→ EXTRACTED INFORMATION:
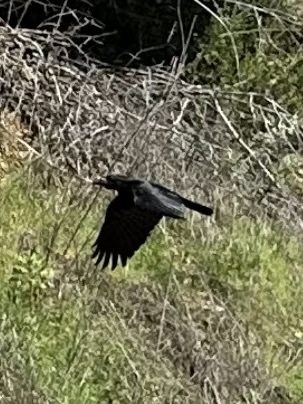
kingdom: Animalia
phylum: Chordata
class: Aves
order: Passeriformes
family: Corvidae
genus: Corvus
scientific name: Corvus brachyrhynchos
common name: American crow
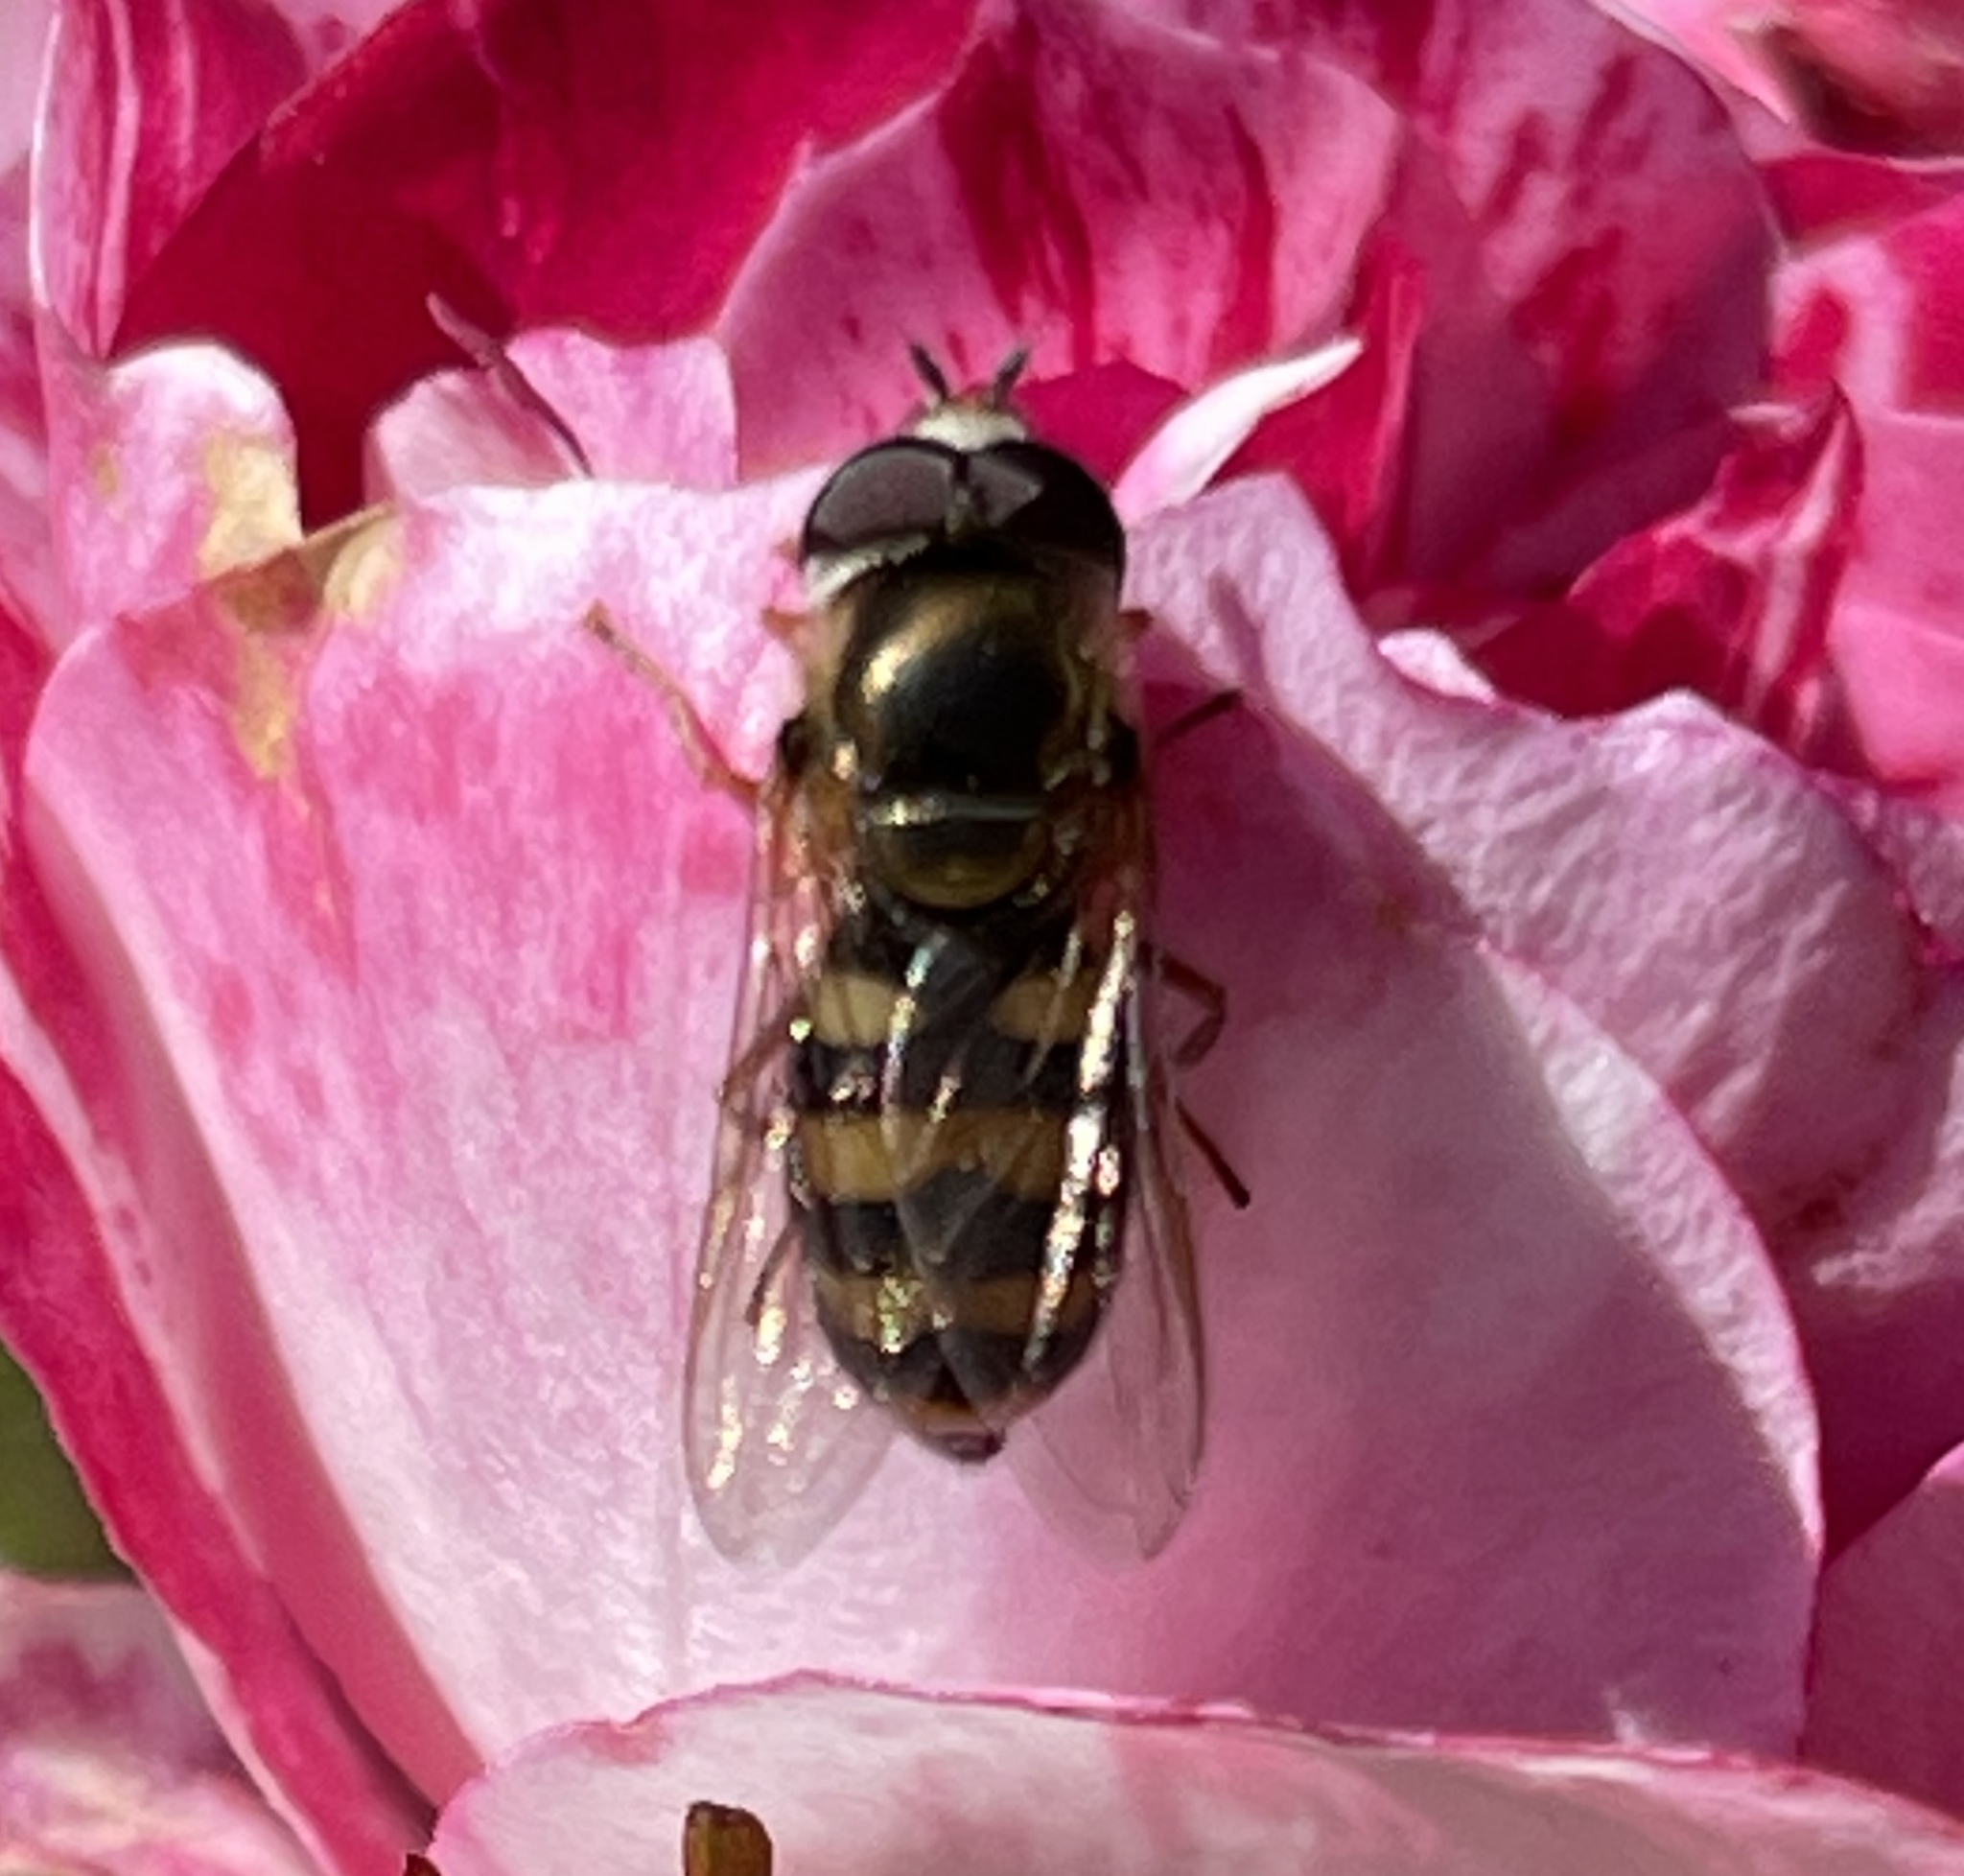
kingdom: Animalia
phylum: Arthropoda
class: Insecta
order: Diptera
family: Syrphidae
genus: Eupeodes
==
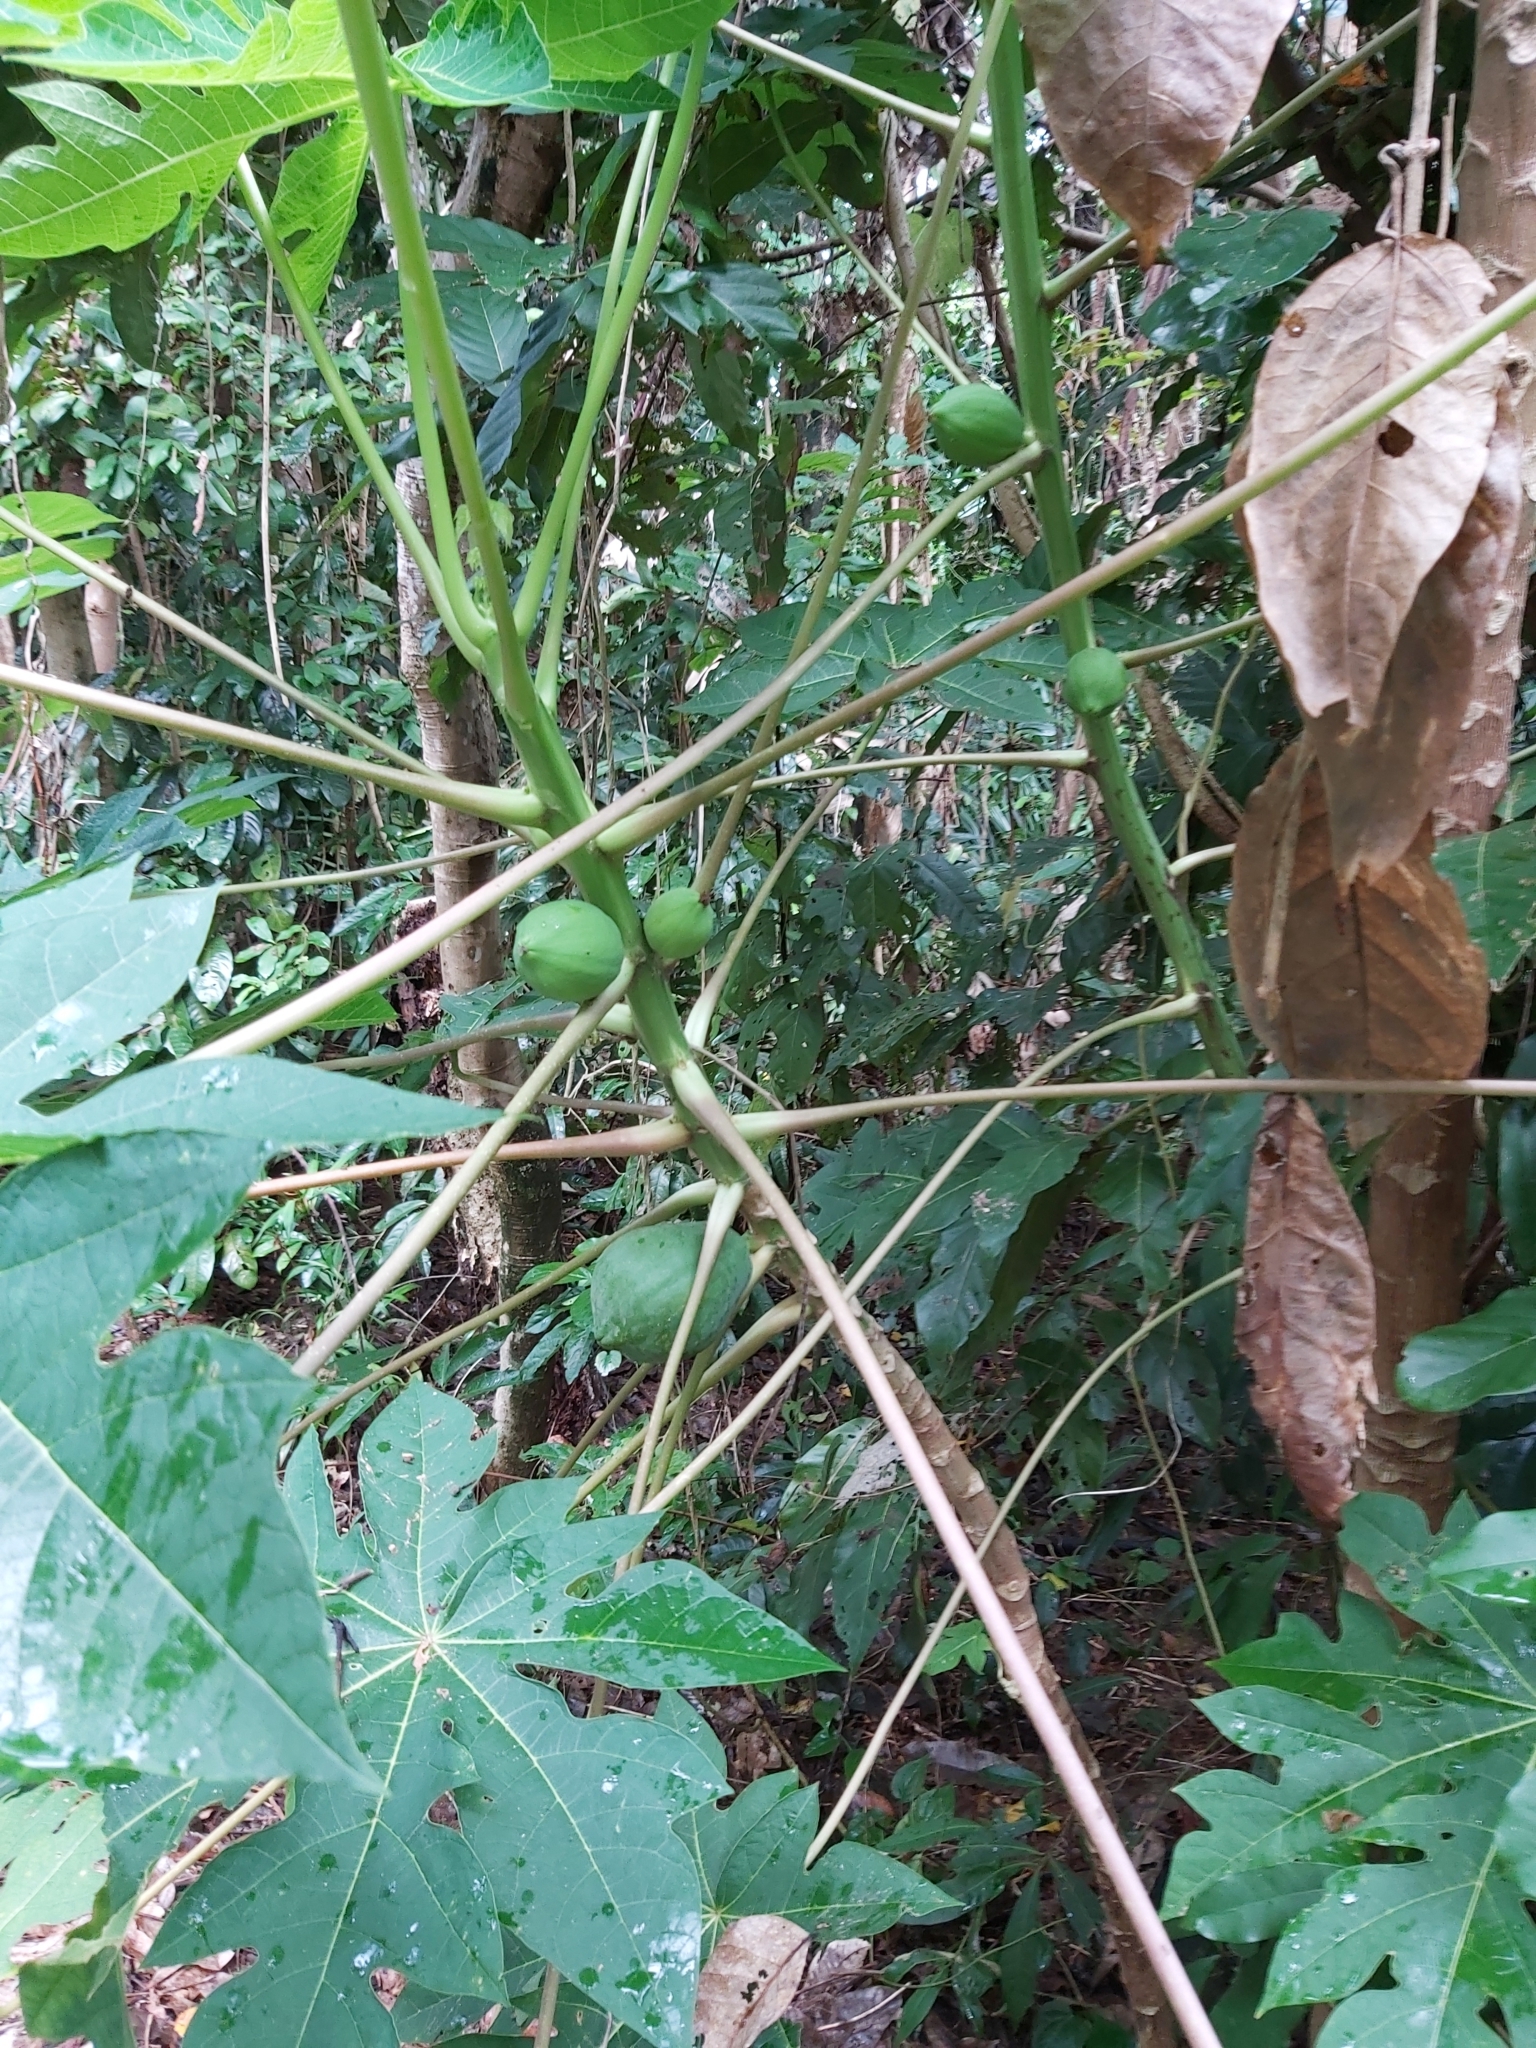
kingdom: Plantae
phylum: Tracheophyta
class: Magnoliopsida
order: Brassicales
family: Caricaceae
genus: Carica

→ TASK DIRECTIONS: Write out everything from the line containing "phylum: Chordata" down to the line containing "family: Syrphidae", both included, as a numbered list. Leave out blank lines and pictures.

→ EXERCISE RESULT:
1. phylum: Chordata
2. class: Aves
3. order: Passeriformes
4. family: Corvidae
5. genus: Corvus
6. scientific name: Corvus brachyrhynchos
7. common name: American crow
8. kingdom: Animalia
9. phylum: Arthropoda
10. class: Insecta
11. order: Diptera
12. family: Syrphidae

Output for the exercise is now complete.